A atmosfera desenvolve papel importante na regulação térmica. Como a Lua não tem uma, durante um “dia lunar”, próximo ao “meio-dia”, a temperatura pode atingir mais de 100o C, enquanto à “meia-noite” chega abaixo de –100o C. Como as fotos foram feitas e os próprios astronautas sobreviveram? O pouso na Lua ocorreu numa região adequada durante um período de “manhã lunar”, bem antes de a temperatura torna-se perigosa para a missão. Como a Lua leva cerca de 27 dias para fazer uma rotação em torno de si mesma, a “manhã lunar” dura vários dias, fazendo com que as temperaturas não fossem problema para fotos e filmagens.

“... as imagens tiradas mostram sombras com diferentes ângulos”

Nesse caso, o argumento centra no fato de que há apenas uma fonte de luz para as imagens: o Sol. Logo, todas as fotografias devem ter objetos que produzam sombras paralelas entre si. Eles alegam que as fotos tiradas não apresentam essa característica, ou seja, as sombras caem em diferentes direções. Como explicar isso? É simplesmente uma ilusão de óptica. Veja, por exemplo, a imagem abaixo, de Sean Kirby. Nela, o fotógrafo enquadra diferentes pedaços de madeira fincados no solo e iluminados por luz solar. A simples questão da perspectiva e da posição de onde a fotografia foi tirada faz parecer que as sombras têm orientações completamente diferentes umas das outras. Junte esse efeito às irregularidades do relevo lunar, e está explicada a “bagunça” de sombras que vemos nas imagens tiradas na Lua.

(TAREFA ESCRITA 1) De acordo com o trecho do texto, quanto tempo a Lua leva para fazer uma rotação em torno de si mesma?
(TAREFA ESCRITA 2) Com base no trecho do texto, explique por que as temperaturas extremas da Lua não atrapalharam as fotos e filmagens.
(TAREFA ESCRITA 3) Transcreva palavra por palavra o trecho do texto que vai de "Nesse caso, o" até "tiradas na Lua.", inclusive.

(DADOS PARA ANÁLISE)
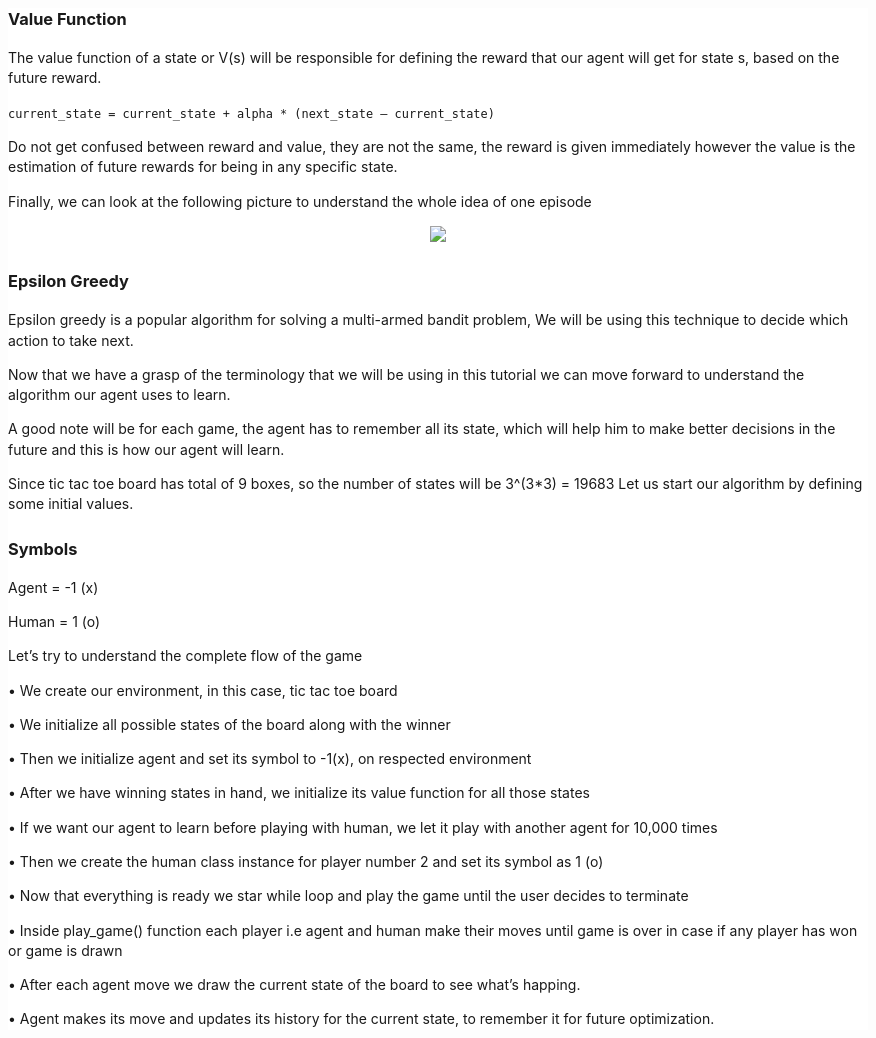 ### Value Function
The value function of a state or V(s) will be responsible for defining the reward that our agent will get for state s, based on the future reward.

	current_state = current_state + alpha * (next_state – current_state)


Do not get confused between reward and value, they are not the same, the reward is given immediately however the value is the estimation of future rewards for being in any specific state.


Finally, we can look at the following picture to understand the whole idea of one episode


<p align="center"><img src="https://github.com/mudasiryounas/tic-tac-toe-game-reinforcement-learning/blob/master/img/rl_intro2.png" width="450"></p>

### Epsilon Greedy
Epsilon greedy is a popular algorithm for solving a multi-armed bandit problem, We will be using this technique to decide which action to take next.

Now that we have a grasp of the terminology that we will be using in this tutorial we can move forward to understand the algorithm our agent uses to learn.


A good note will be for each game, the agent has to remember all its state, which will help him to make better decisions in the future and this is how our agent will learn.

Since tic tac toe board has total of 9 boxes, so the number of states will be 3^(3*3) = 19683
Let us start our algorithm by defining some initial values.

### Symbols
Agent = -1 (x)

Human = 1 (o)


Let’s try to understand the complete flow of the game

•	We create our environment, in this case, tic tac toe board

•	We initialize all possible states of the board along with the winner

•	Then we initialize agent and set its symbol to -1(x), on respected environment

•	After we have winning states in hand, we initialize its value function for all those states

•	If we want our agent to learn before playing with human, we let it play with another agent for 10,000 times

•	Then we create the human class instance for player number 2 and set its symbol as 1 (o)

•	 Now that everything is ready we star while loop and play the game until the user decides to terminate

•	Inside play_game() function each player i.e agent and human make their moves until game is over in case if any player has won or game is drawn

•	After each agent move we draw the current state of the board to see what’s happing.

•	Agent makes its move and updates its history for the current state, to remember it for future optimization.

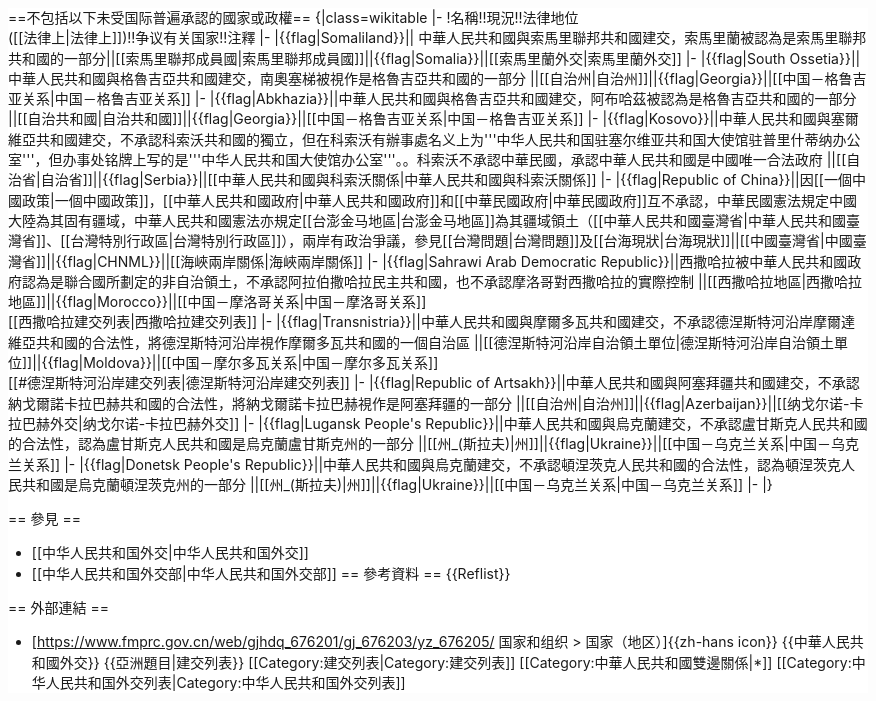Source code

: ==不包括以下未受国际普遍承認的國家或政權==
{|class=wikitable
|-
!名稱!!現況!!法律地位<br>([[法律上|法律上]])!!争议有关国家!!注釋
|-
|{{flag|Somaliland}}|| 中華人民共和國與索馬里聯邦共和國建交，索馬里蘭被認為是索馬里聯邦共和國的一部分||[[索馬里聯邦成員國|索馬里聯邦成員國]]||{{flag|Somalia}}||[[索馬里蘭外交|索馬里蘭外交]]
|-
|{{flag|South Ossetia}}||中華人民共和國與格魯吉亞共和國建交，南奧塞梯被視作是格魯吉亞共和國的一部分 ||[[自治州|自治州]]||{{flag|Georgia}}||[[中国－格鲁吉亚关系|中国－格鲁吉亚关系]]
|-
|{{flag|Abkhazia}}||中華人民共和國與格魯吉亞共和國建交，阿布哈茲被認為是格魯吉亞共和國的一部分 ||[[自治共和國|自治共和國]]||{{flag|Georgia}}||[[中国－格鲁吉亚关系|中国－格鲁吉亚关系]]
|-
|{{flag|Kosovo}}||中華人民共和國與塞爾維亞共和國建交，不承認科索沃共和國的獨立，但在科索沃有辦事處<ref>名义上为'''中华人民共和国驻塞尔维亚共和国大使馆驻普里什蒂纳办公室'''，但办事处铭牌上写的是'''中华人民共和国大使馆办公室'''。</ref>。科索沃不承認中華民國，承認中華人民共和國是中國唯一合法政府 ||[[自治省|自治省]]||{{flag|Serbia}}||[[中華人民共和國與科索沃關係|中華人民共和國與科索沃關係]]
|-
|{{flag|Republic of  China}}||因[[一個中國政策|一個中國政策]]，[[中華人民共和國政府|中華人民共和國政府]]和[[中華民國政府|中華民國政府]]互不承認，中華民國憲法規定中國大陸為其固有疆域，中華人民共和國憲法亦規定[[台澎金马地區|台澎金马地區]]為其疆域領土（[[中華人民共和國臺灣省|中華人民共和國臺灣省]]、[[台灣特別行政區|台灣特別行政區]]），兩岸有政治爭議，參見[[台灣問題|台灣問題]]及[[台海現狀|台海現狀]]||[[中國臺灣省|中國臺灣省]]||{{flag|CHNML}}||[[海峽兩岸關係|海峽兩岸關係]]
|-
|{{flag|Sahrawi Arab Democratic Republic}}||西撒哈拉被中華人民共和國政府認為是聯合國所劃定的非自治領土，不承認阿拉伯撒哈拉民主共和國，也不承認摩洛哥對西撒哈拉的實際控制 ||[[西撒哈拉地區|西撒哈拉地區]]||{{flag|Morocco}}||[[中国－摩洛哥关系|中国－摩洛哥关系]]<br>[[西撒哈拉建交列表|西撒哈拉建交列表]]
|-
|{{flag|Transnistria}}||中華人民共和國與摩爾多瓦共和國建交，不承認德涅斯特河沿岸摩爾達維亞共和國的合法性，將德涅斯特河沿岸視作摩爾多瓦共和國的一個自治區 ||[[德涅斯特河沿岸自治領土單位|德涅斯特河沿岸自治領土單位]]||{{flag|Moldova}}||[[中国－摩尔多瓦关系|中国－摩尔多瓦关系]]<br>[[#德涅斯特河沿岸建交列表|德涅斯特河沿岸建交列表]]
|-
|{{flag|Republic of Artsakh}}||中華人民共和國與阿塞拜疆共和國建交，不承認納戈爾諾卡拉巴赫共和國的合法性，將納戈爾諾卡拉巴赫視作是阿塞拜疆的一部分 ||[[自治州|自治州]]||{{flag|Azerbaijan}}||[[纳戈尔诺-卡拉巴赫外交|纳戈尔诺-卡拉巴赫外交]]
|-
|{{flag|Lugansk People's Republic}}||中華人民共和國與烏克蘭建交，不承認盧甘斯克人民共和國的合法性，認為盧甘斯克人民共和國是烏克蘭盧甘斯克州的一部分 ||[[州_(斯拉夫)|州]]||{{flag|Ukraine}}||[[中国－乌克兰关系|中国－乌克兰关系]]
|-
|{{flag|Donetsk People's Republic}}||中華人民共和國與烏克蘭建交，不承認頓涅茨克人民共和國的合法性，認為頓涅茨克人民共和國是烏克蘭頓涅茨克州的一部分 ||[[州_(斯拉夫)|州]]||{{flag|Ukraine}}||[[中国－乌克兰关系|中国－乌克兰关系]]
|-
|}

== 參見 ==
* [[中华人民共和国外交|中华人民共和国外交]]
* [[中华人民共和国外交部|中华人民共和国外交部]]
== 參考資料 ==
{{Reflist}}

== 外部連結 ==
* [https://www.fmprc.gov.cn/web/gjhdq_676201/gj_676203/yz_676205/ 国家和组织 > 国家（地区）]{{zh-hans icon}}
{{中華人民共和國外交}}
{{亞洲題目|建交列表}}
[[Category:建交列表|Category:建交列表]]
[[Category:中華人民共和國雙邊關係|*]]
[[Category:中华人民共和国外交列表|Category:中华人民共和国外交列表]]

(RESPOSTA ESPERADA 1) Cerca de 27 dias.

(RESPOSTA ESPERADA 2) O pouso aconteceu numa região adequada durante a "manhã lunar", bem antes de a temperatura se tornar perigosa para a missão. Como a Lua leva cerca de 27 dias para girar em torno de si mesma, essa manhã dura vários dias.

(RESPOSTA ESPERADA 3)
Nesse caso, o argumento centra no fato de que há apenas uma fonte de luz para as imagens: o Sol. Logo, todas as fotografias devem ter objetos que produzam sombras paralelas entre si. Eles alegam que as fotos tiradas não apresentam essa característica, ou seja, as sombras caem em diferentes direções. Como explicar isso? É simplesmente uma ilusão de óptica. Veja, por exemplo, a imagem abaixo, de Sean Kirby. Nela, o fotógrafo enquadra diferentes pedaços de madeira fincados no solo e iluminados por luz solar. A simples questão da perspectiva e da posição de onde a fotografia foi tirada faz parecer que as sombras têm orientações completamente diferentes umas das outras. Junte esse efeito às irregularidades do relevo lunar, e está explicada a “bagunça” de sombras que vemos nas imagens tiradas na Lua.